RAVENNA — Le abbondanti precipitazioni degli ultimi mesi stanno mettendo in crisi, ancora una volta, l’agricoltura romagnola, già sottoposta al pesante condizionamento delle alluvioni del 2023 e 2024.
Problemi di asfissia nei terreni, impossibilità di accesso ai campi per le pratiche agronomiche e i trattamenti fitosanitari, necessità in alcuni casi di ricorrere ai droni per riuscire a effettuare la concimazione.
Le cooperative braccianti hanno già espiantato oltre 300 ettari di grano per marcescenza dei semi o asfissia delle radici. Stravolti per diverse colture la programmazione delle semine (cerealicole e foraggere in particolare) e i trapianti primaverili (per bietola, bietola da seme, cipolla, pomodoro, coriandolo e altre).
Se le condizioni meteo non miglioreranno rapidamente, nel 2025 molte superfici resteranno incolte. Queste alcune delle segnalazioni, relative a diverse centinaia di ettari, giunte agli uffici di Legacoop Romagna, in particolare dalla provincia di Ravenna e dalle campagne di Forlì-Cesena.
Gli uffici tecnici di Terremerse, Cac, Apofruit e delle Cooperative Agricole Braccianti sono già al lavoro per monitorare e intervenire dove possibile. In generale, c’è forte allerta per il clima umido, caldo e piovoso della stagione e per una situazione meteorologica che viene seguita con la massima attenzione.
La preoccupazione è notevole, perché le conseguenze del cambiamento climatico si stanno presentando nei campi con una velocità e una forza incredibili, mettendo a rischio anche i numerosi interventi che sono stati compiuti negli ultimi mesi per ripristinare la coltivabilità dei terreni.
“Il negazionismo del riscaldamento globale – dice il presidente di Legacoop Romagna, Paolo Lucchi – è ormai superato dai fatti, è una questione che non si può più nemmeno discutere.
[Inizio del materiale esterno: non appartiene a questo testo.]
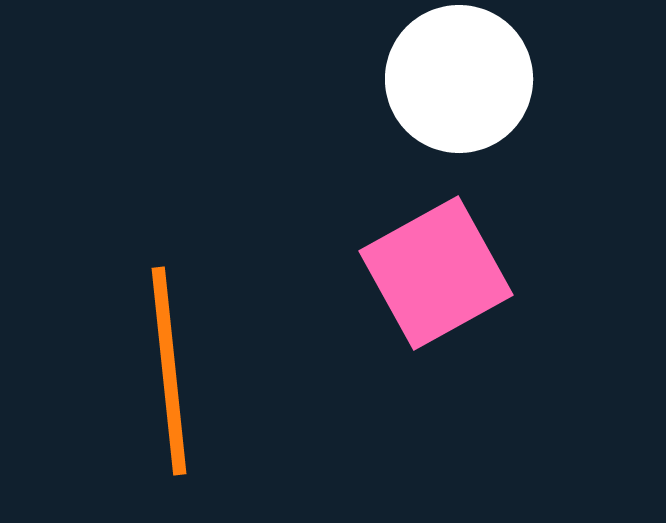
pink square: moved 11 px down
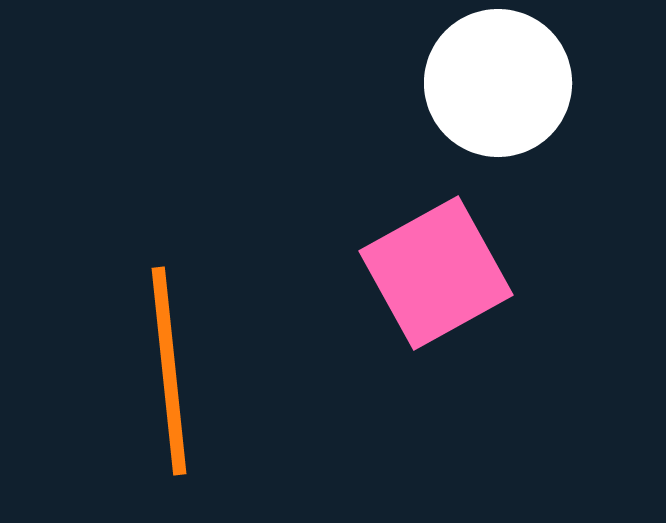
white circle: moved 39 px right, 4 px down
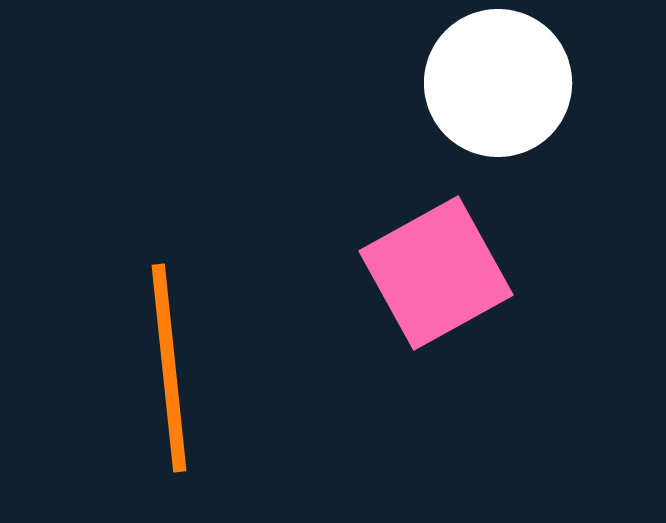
orange line: moved 3 px up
Occorre che le istituzioni, a ogni livello, si muovano concretamente, superando la logica dell’emergenza di corto respiro.
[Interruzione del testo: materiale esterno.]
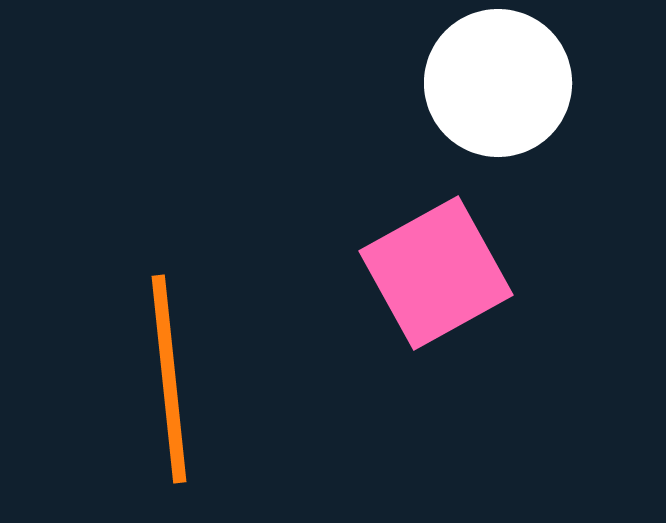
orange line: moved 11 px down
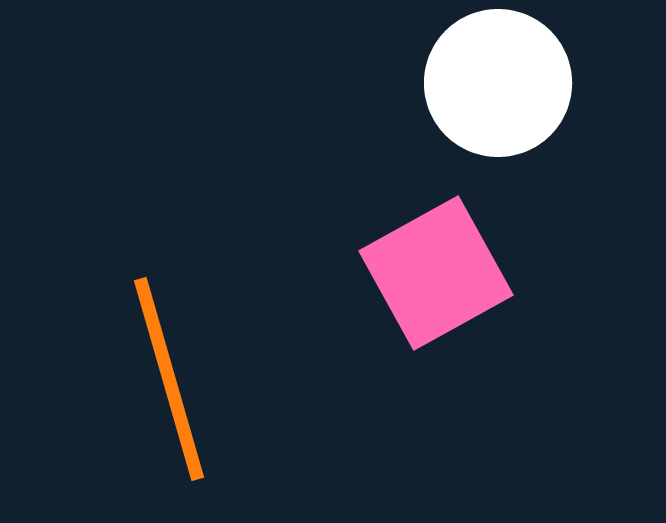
orange line: rotated 10 degrees counterclockwise
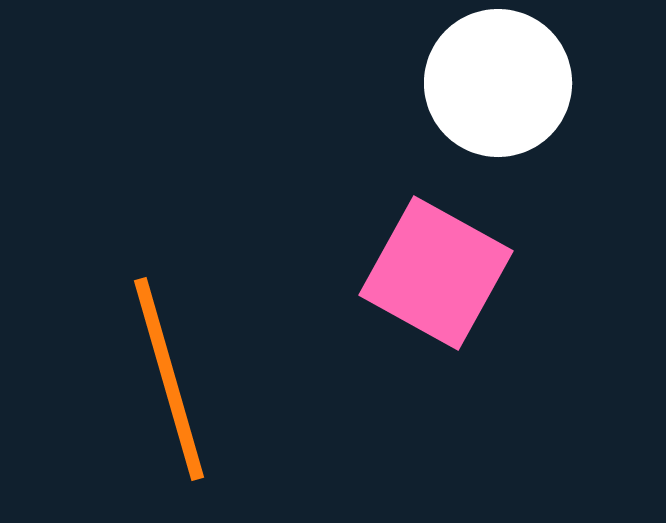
pink square: rotated 32 degrees counterclockwise
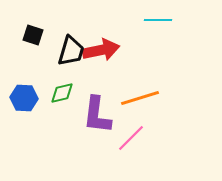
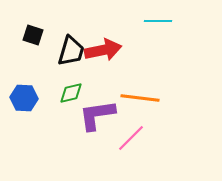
cyan line: moved 1 px down
red arrow: moved 2 px right
green diamond: moved 9 px right
orange line: rotated 24 degrees clockwise
purple L-shape: rotated 75 degrees clockwise
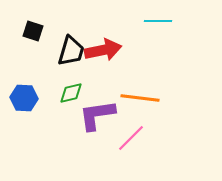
black square: moved 4 px up
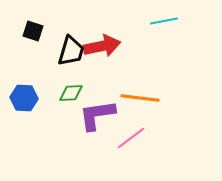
cyan line: moved 6 px right; rotated 12 degrees counterclockwise
red arrow: moved 1 px left, 4 px up
green diamond: rotated 10 degrees clockwise
pink line: rotated 8 degrees clockwise
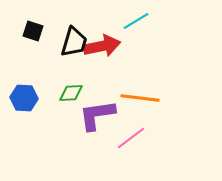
cyan line: moved 28 px left; rotated 20 degrees counterclockwise
black trapezoid: moved 3 px right, 9 px up
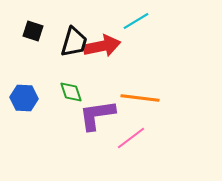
green diamond: moved 1 px up; rotated 75 degrees clockwise
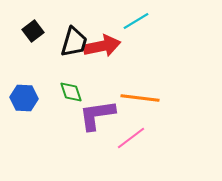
black square: rotated 35 degrees clockwise
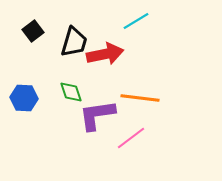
red arrow: moved 3 px right, 8 px down
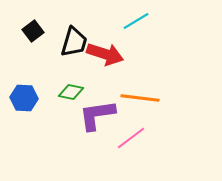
red arrow: rotated 30 degrees clockwise
green diamond: rotated 60 degrees counterclockwise
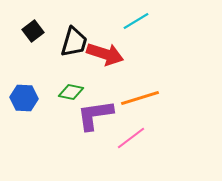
orange line: rotated 24 degrees counterclockwise
purple L-shape: moved 2 px left
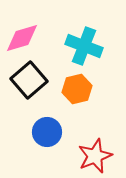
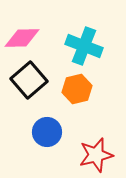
pink diamond: rotated 15 degrees clockwise
red star: moved 1 px right, 1 px up; rotated 8 degrees clockwise
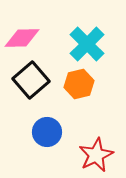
cyan cross: moved 3 px right, 2 px up; rotated 24 degrees clockwise
black square: moved 2 px right
orange hexagon: moved 2 px right, 5 px up
red star: rotated 12 degrees counterclockwise
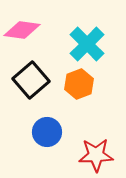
pink diamond: moved 8 px up; rotated 9 degrees clockwise
orange hexagon: rotated 8 degrees counterclockwise
red star: rotated 24 degrees clockwise
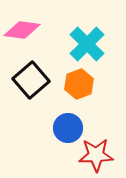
blue circle: moved 21 px right, 4 px up
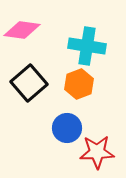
cyan cross: moved 2 px down; rotated 36 degrees counterclockwise
black square: moved 2 px left, 3 px down
blue circle: moved 1 px left
red star: moved 1 px right, 3 px up
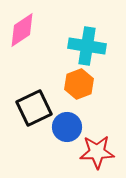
pink diamond: rotated 42 degrees counterclockwise
black square: moved 5 px right, 25 px down; rotated 15 degrees clockwise
blue circle: moved 1 px up
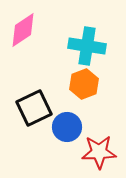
pink diamond: moved 1 px right
orange hexagon: moved 5 px right
red star: moved 2 px right
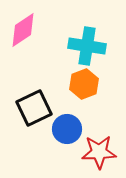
blue circle: moved 2 px down
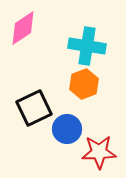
pink diamond: moved 2 px up
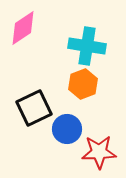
orange hexagon: moved 1 px left
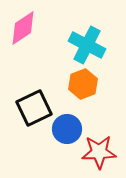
cyan cross: moved 1 px up; rotated 18 degrees clockwise
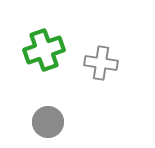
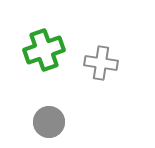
gray circle: moved 1 px right
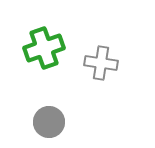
green cross: moved 2 px up
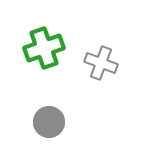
gray cross: rotated 12 degrees clockwise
Serve rafforzare il sostegno alle aziende agricole per gli investimenti di ripristino e funzionalità dei terreni, nonché un fondo apposito per il cambiamento climatico, a livello nazionale ed europeo, in cui convogliare tutte le risorse e a cui attingere non solo per la ricostruzione, ma per realizzare opere di mitigazione e adattamento alle conseguenze del riscaldamento globale. Non si possono scaricare sui redditi degli agricoltori i costi della conversione ecologica”.